Fragonard amoureux

Le musée du Luxembourg accueille jusqu’à fin janvier l’exposition Fragonard amoureux. Une exquise manière de redécouvrir l’œuvre de ce peintre de génie à travers le prisme de la galanterie et du libertinage.

Considéré comme l’un des peintres les plus importants du XVIIIe siècle, Fragonard ou Frago, comme il se désignait lui-même, se dévoile sous son jour le plus coquin. Cuisses, poitrines et fessiers se dénudent sous le pinceau du peintre. Tout en sensualité, l’exposition met en lumière l’impact considérable de Fragonard sur l’histoire de l’art. Car dès les années 1750, l’artiste, influencé par son mentor, le peintre François Boucher, bouscule les codes esthétiques et moraux de son temps. Alors que l’amour galant, propre au début du siècle, basé sur le respect, la tendresse et la pudeur, se mue peu à peu en un jeu de séduction bien moins innocent, Fragonard s’empare de cette évolution et l’illustre dans ses tableaux, réinventant l’imagerie de l’amour et du libertinage.

L’esthétique amoureuse

Après avoir effectué de 1756 à 1761 un séjour à Rome en tant que pensionnaire de l’Académie de France, Fragonard trouve dans l’art antique et les mythes gréco-romains une source d’inspiration illimitée. Il réinterprète les grands épisodes de la mythologie comme l’adultère de Vénus ou les amours tragiques d’Eros et Psyché. À travers des tons pastel et des drapés voluptueux, Fragonard parvient à insuffler de la sensualité au milieu du drame, et à réunir ainsi les deux pulsions mères du désir : l’amour et la mort, eros et thanatos. Aux scènes mythologiques succéderont un autre genre incontournable de l’histoire de l’art : les pastorales. Des scènes, où les prairies, forêts et jardins servent de décors aux jeux amoureux des protagonistes. La nature, mouvante et évolutive, reflète le frémissement des sens et l’émoi des corps. Dans L’Ile d’amour, peint vers 1770, Fragonard reprend le thème des fêtes galantes, inventé par Watteau, et met en scène des nobles débarquant sur une île aux allures de paradis perdu, comme un éden oublié où les contraintes de la société s’effacent pour laisser libre cours à une quête hédoniste.

Une société qui évolue

Fragonard n’avait pas son pareil pour capter l’air de son temps. Derrière des toiles, à première vue frivoles et mondaines, il dresse le portrait d’une époque en pleine mutation. La salle de la lecture dangereuse en témoigne. À la fin du XVIIIe siècle, le roman se démocratise et touche un lectorat féminin. Grâce à des textes comme La Nouvelle Héloïse de Rousseau ou Les Liaisons dangereuses de Laclos, les femmes, jusque-là objet de désir, s’émancipent grâce à la lecture et passent d’être sexuel à être intellectuel. L’évolution de la femme s’accompagne d’une certaine évolution des mœurs. Le viol, jusqu’ici tabou mais pas réellement condamné, est petit à petit reconnu comme un crime. La notion de consentement est ainsi très représentée parmi les œuvres exposées, notamment dans les tableaux Le Verrou ou La Résistance inutile. Une plongée fascinante au cœur d’une société qui se transforme.
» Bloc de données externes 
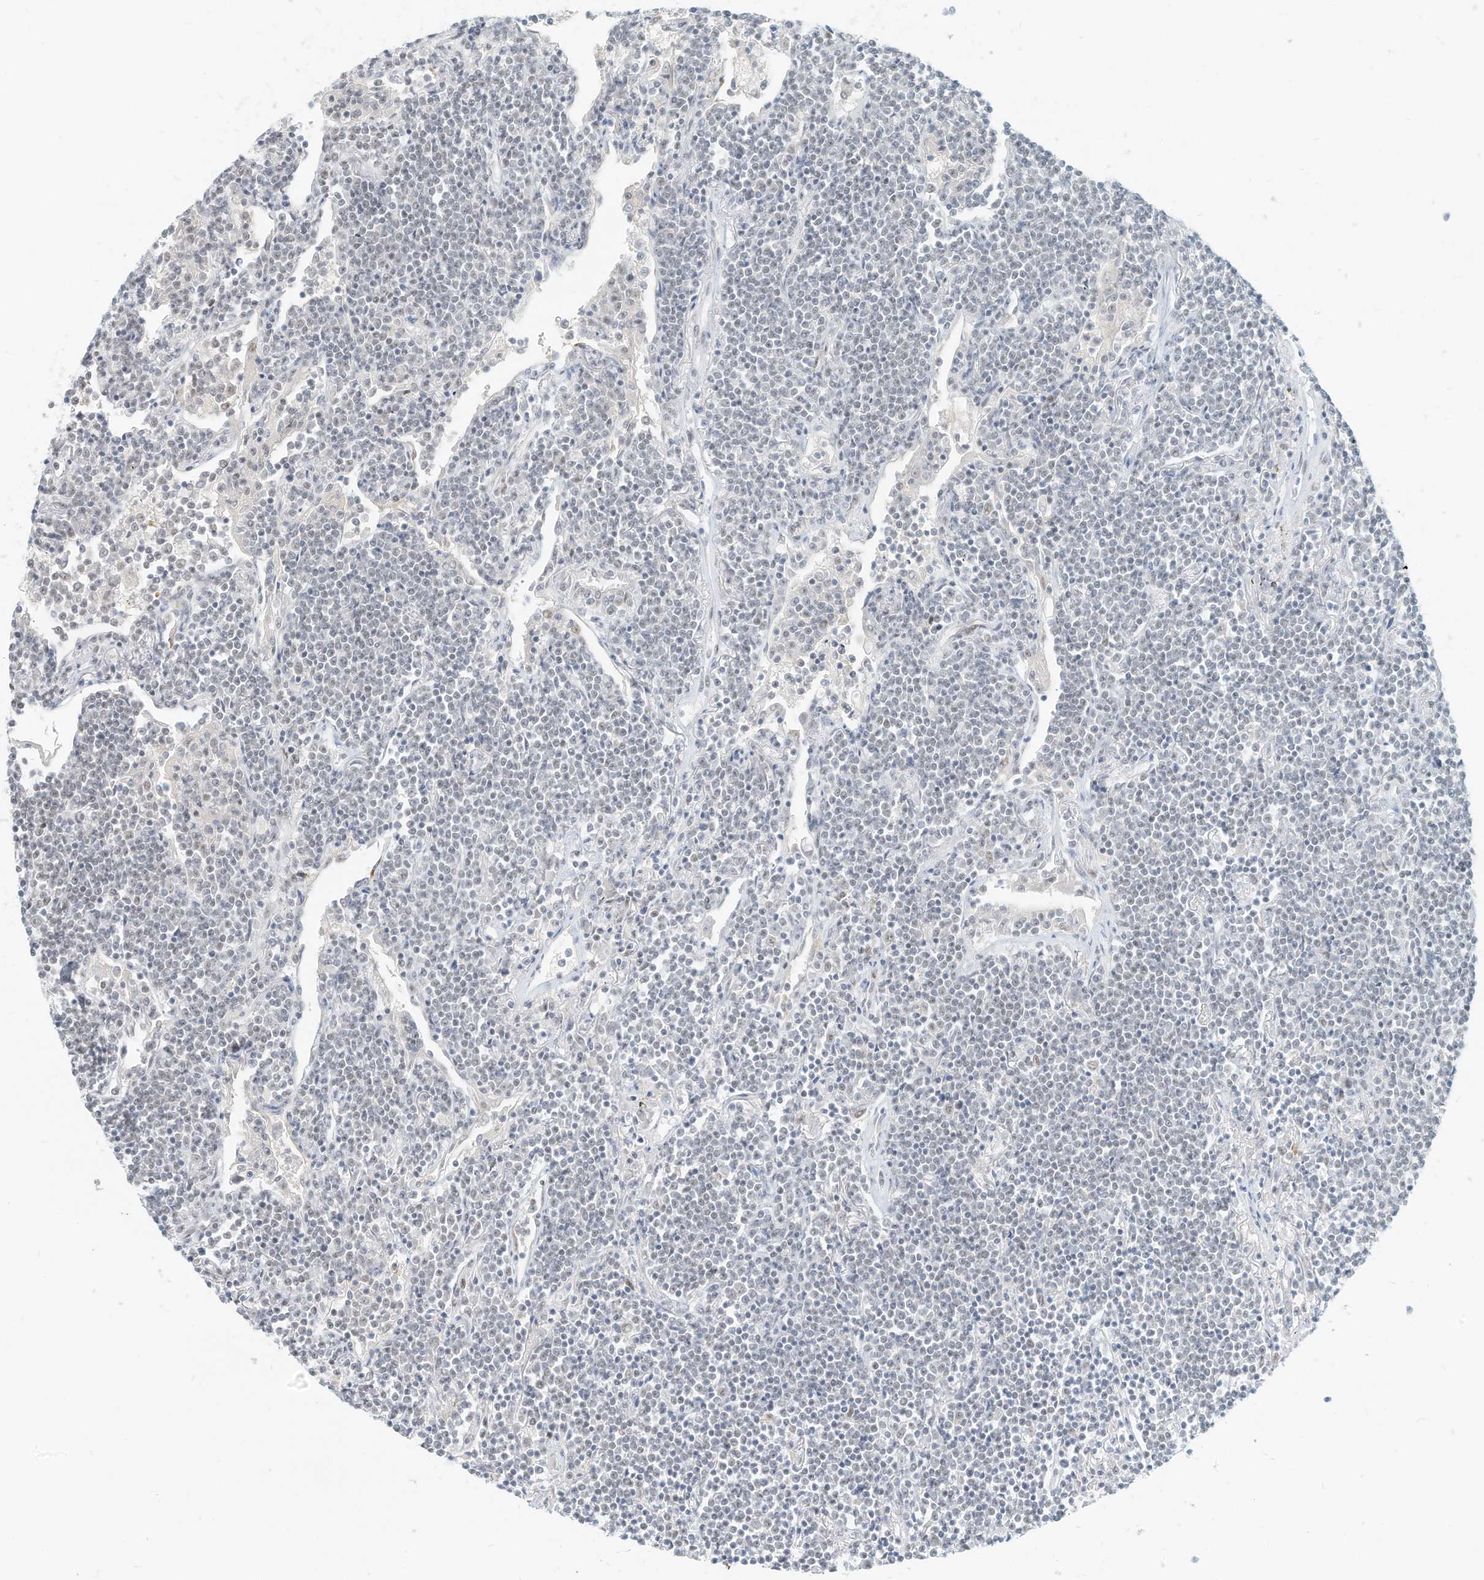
{"staining": {"intensity": "negative", "quantity": "none", "location": "none"}, "tissue": "lymphoma", "cell_type": "Tumor cells", "image_type": "cancer", "snomed": [{"axis": "morphology", "description": "Malignant lymphoma, non-Hodgkin's type, Low grade"}, {"axis": "topography", "description": "Lung"}], "caption": "The immunohistochemistry image has no significant staining in tumor cells of lymphoma tissue.", "gene": "PGC", "patient": {"sex": "female", "age": 71}}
Mais si l’exposition réunit un nombre impressionnant de toiles et multiplie la documentation (exemplaires de contes érotiques illustrés par le peintre, gravures, reproductions…), on regrette tout de même l’ambiance quelque peu solennelle qui y règne. Fragonard, libertin et amoureux aurait peut-être mérité un peu plus de frivolité et de légèreté. Malgré cela, l’esthétique raffinée et délicate du peintre reste un ravissement pour les yeux et ses personnages si parfaitement représentés confèrent une humanité touchante à ses toiles. Regard malicieux et joues rosies, ils semblent nous observer depuis leurs cadres, comme pressés de nous voir quitter le musée pour pouvoir batifoler en paix.